What can cause mallet toe?
There are two recognised mallet toe types; rigid mallet toe, involving the misalignment of the joints and tightening of the tendons, which usually results in more symptoms; and flexible mallet toe, when the affected toe joints can still be moved.
There are several possible causes of mallet toe. These include; shoes which are too restrictive, particularly ones which have tight toe boxes; trauma to the toe caused by an injury; osteoarthritis; and imbalances in the muscles and tendons of the toes.
There are certain risk factors attached to mallet toe, including; gender, with women much more likely to develop the condition; age, as the risk increases when you get older; diseases such as diabetes and osteoarthritis; and toe length - if your big toe is smaller than your second toe, you might have a higher risk of developing mallet toe.

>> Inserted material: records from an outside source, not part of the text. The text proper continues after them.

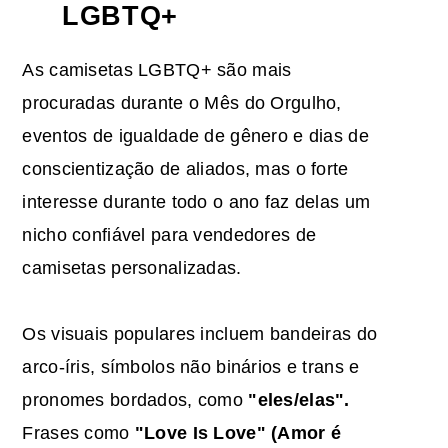
LGBTQ+
As camisetas LGBTQ+ são mais
procuradas durante o Mês do Orgulho,
eventos de igualdade de gênero e dias de
conscientização de aliados, mas o forte
interesse durante todo o ano faz delas um
nicho confiável para vendedores de
camisetas personalizadas.
Os visuais populares incluem bandeiras do
arco-íris, símbolos não binários e trans e
pronomes bordados, como
"eles/elas".
Frases como
"Love Is Love" (Amor é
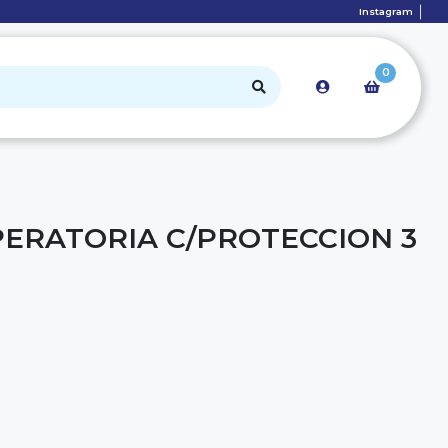
Instagram
0
PERATORIA C/PROTECCION 3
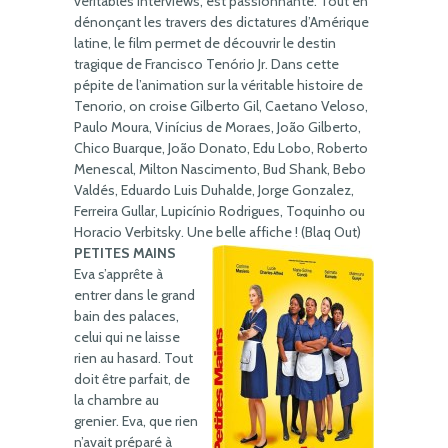
véritables interviews, est passionnante. Tout en
dénonçant les travers des dictatures d’Amérique
latine, le film permet de découvrir le destin
tragique de Francisco Tenório Jr. Dans cette
pépite de l’animation sur la véritable histoire de
Tenorio, on croise Gilberto Gil, Caetano Veloso,
Paulo Moura, Vinícius de Moraes, João Gilberto,
Chico Buarque, João Donato, Edu Lobo, Roberto
Menescal, Milton Nascimento, Bud Shank, Bebo
Valdés, Eduardo Luis Duhalde, Jorge Gonzalez,
Ferreira Gullar, Lupicínio Rodrigues, Toquinho ou
Horacio Verbitsky. Une belle affiche ! (Blaq Out)
PETITES MAINS
Eva s’apprête à
entrer dans le grand
bain des palaces,
celui qui ne laisse
rien au hasard. Tout
doit être parfait, de
la chambre au
grenier. Eva, que rien
n’avait préparé à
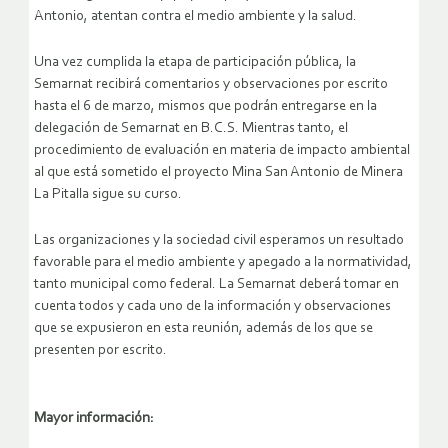
Antonio, atentan contra el medio ambiente y la salud.
Una vez cumplida la etapa de participación pública, la
Semarnat recibirá comentarios y observaciones por escrito
hasta el 6 de marzo, mismos que podrán entregarse en la
delegación de Semarnat en B.C.S. Mientras tanto, el
procedimiento de evaluación en materia de impacto ambiental
al que está sometido el proyecto Mina San Antonio de Minera
La Pitalla sigue su curso.
Las organizaciones y la sociedad civil esperamos un resultado
favorable para el medio ambiente y apegado a la normatividad,
tanto municipal como federal. La Semarnat deberá tomar en
cuenta todos y cada uno de la información y observaciones
que se expusieron en esta reunión, además de los que se
presenten por escrito.
Mayor información:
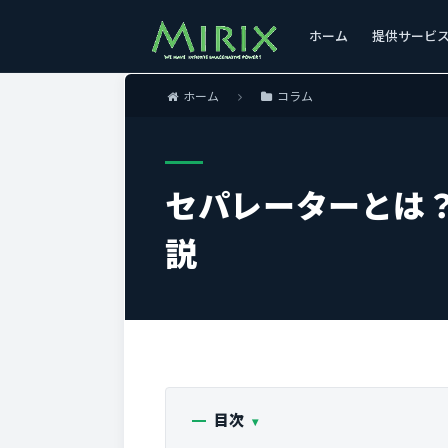
ホーム
提供サービ
ホーム
コラム
セパレーターとは
説
目次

What are the symptoms of mallet toe?
Typical symptoms of mallet toe include; calluses and corns, usually caused by rubbing against a shoe; swelling and redness on the toe which is affected; and toe ulcers, especially in diabetic patients.
As a result of the symptoms above, mallet toe can cause pain and restricted movement of the toe. Aesthetically, mallet toe is characterised by a joint with an abnormal bend.
Mallet toe is diagnosed via a physical examination, and an x-ray is ordered so that your doctor can evaluate the foot joints and bones.
Whether your mallet toe is flexible or rigid can be influential in which treatment is recommended. For toes which are still flexible, changes such as orthotics, including pads and inserts, and wearing roomier footwear can be effective. These pads and inserts offer extra support while relieving pressure on the toe and repositioning it.
Physical exercises to strengthen the toes and increase range of motion can also be advised. These movements can include picking up a towel or marbles using the toes.
Surgery is another option often recommended treating Mallet Toe. Surgical procedures used to address mallet toe are typically focused on releasing the tendon which is causing the bend in the toe joint. Surgery can also involve the removal of bone in order to straighten the toe. This type of surgery, which involves the removal of a bone part, is known as an arthroplasty, or phalangeal head resection. There is also the option of an arthrodesis (joint fusion), which involves the removal of part of the joint, allowing the bones of the toe to grow together.
Joint fusion surgery tends to be the most common method of straightening toes. Often a small wire is inserted down the middle of the toe bones across the joint to hold it still. The wire is removed with no pain in the clinic after 6 weeks. Other methods to fuse joints include screws and other implants.
As with all foot surgery, it is common for swelling to persist for some months after surgery and is completely normal. This swelling will eventually completely subside with time and can take up to 12 months but often goes well before this.